While CaMKII regulation is now widely considered to be central for the modulation of Nav1.5 function, recent data support that all cardiac Nav1.5 channels may not be identically targeted by the kinase. Work over the past 5 years demonstrates not only that there are multiple membrane populations of Nav1.5 in the cardiac myocyte, but also that these populations are differentially regulated and have unique biophysical properties for myocyte function [45]. To date, three defined populations of Nav1.5 channels have been identified, each with their own select group of targe ting, scaffolding, and regulatory proteins. For example, the intercalated disc is the primary site of myocyte Nav1.5 populations, where it is targeted, retained, and regulated by ankyrin-G, βIV spectrin, and CaMKII, as described above. Human SCN5A variants that block ankyrin-G/Nav1.5 targeting alter Nav1.5 trafficking, resulting in reduced INa and Brugada syndrome arrhythmia phenotypes [46]. More recently, work by Makara et al. [22] showed that mice selectively lacking ankyrin-G expression in the heart display defects in Nav1.5, βIV spectrin, and CaMKII intercalated disc expression as well as defects in CaMKII regulation of Nav1.5-dependent late current. Notably, loss of ankyrin-G did not alter sarcolemmal membrane Nav1.5 channels [22].

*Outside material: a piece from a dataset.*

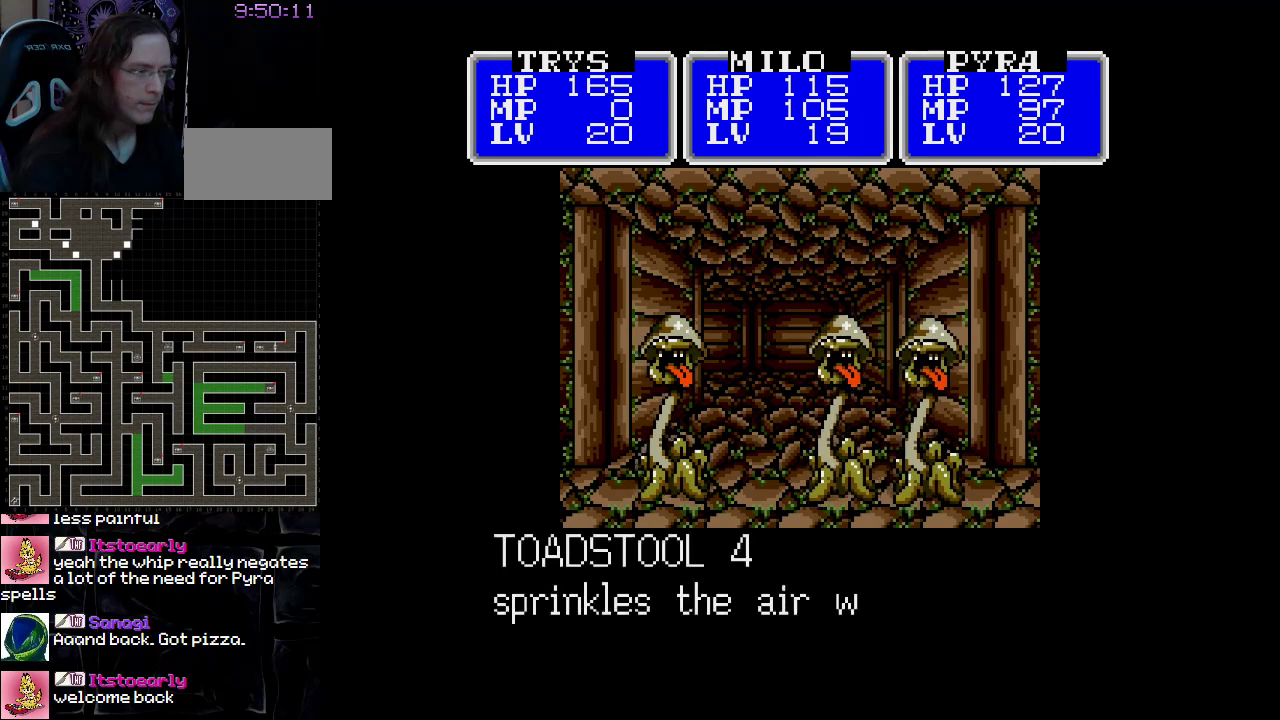
{"buttons": ["A"], "events": []}
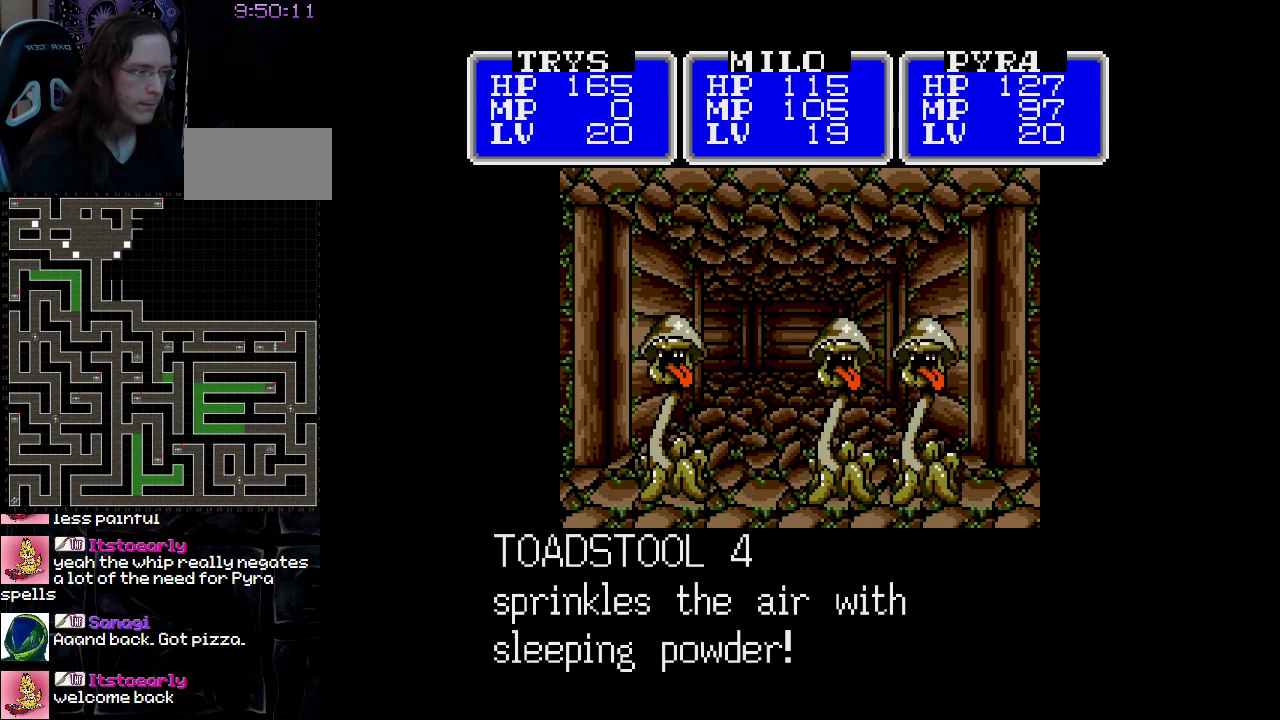
{"buttons": [], "events": [[400, "A", "up"]]}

Interestingly, the second population of Nav1.5 at the peripheral sarcolemma is targeted and retained by a unique cellular pathway dependent on alpha1-syntrophin [47,48], a gene product previously linked with congenital long QT syndrome [49]. More specifically, Nav1.5 associates via its C-terminal (S-I-V motif) with the PDZ domain of alpha1-syntrophin [48]. Recent work by Hughes et al. showed that mice harboring mutant alpha1-syntrophin lacking the C-terminal motif (ΔSIV) showed altered lateral membrane targeting and reduced INa [48]. Notably, in line with the above findings from ankyrin-G knockout mice, intercalated disc Nav1.5 targeting is retained in the alpha1-syntrophin ΔSIV mouse line [48]. Thus, two unique pathways are utilized for Nav1.5 targeting and regulation in the same cell. Based on the role of CaMKII in the regulation of Nav1.5-dependent late current, it will be critical in the future to define if the ankyrin-G-based pathway may be tuned to modulate late Na+ current, while protecting critical upstroke and repolarization. Finally, it remains to be determined whether precise molecular information about how CaMKII regulates Nav1.5 will be useful in designing new therapeutic strategies for preventing arrhythmia and/or maladaptive remodeling in cardiovascular disease patients.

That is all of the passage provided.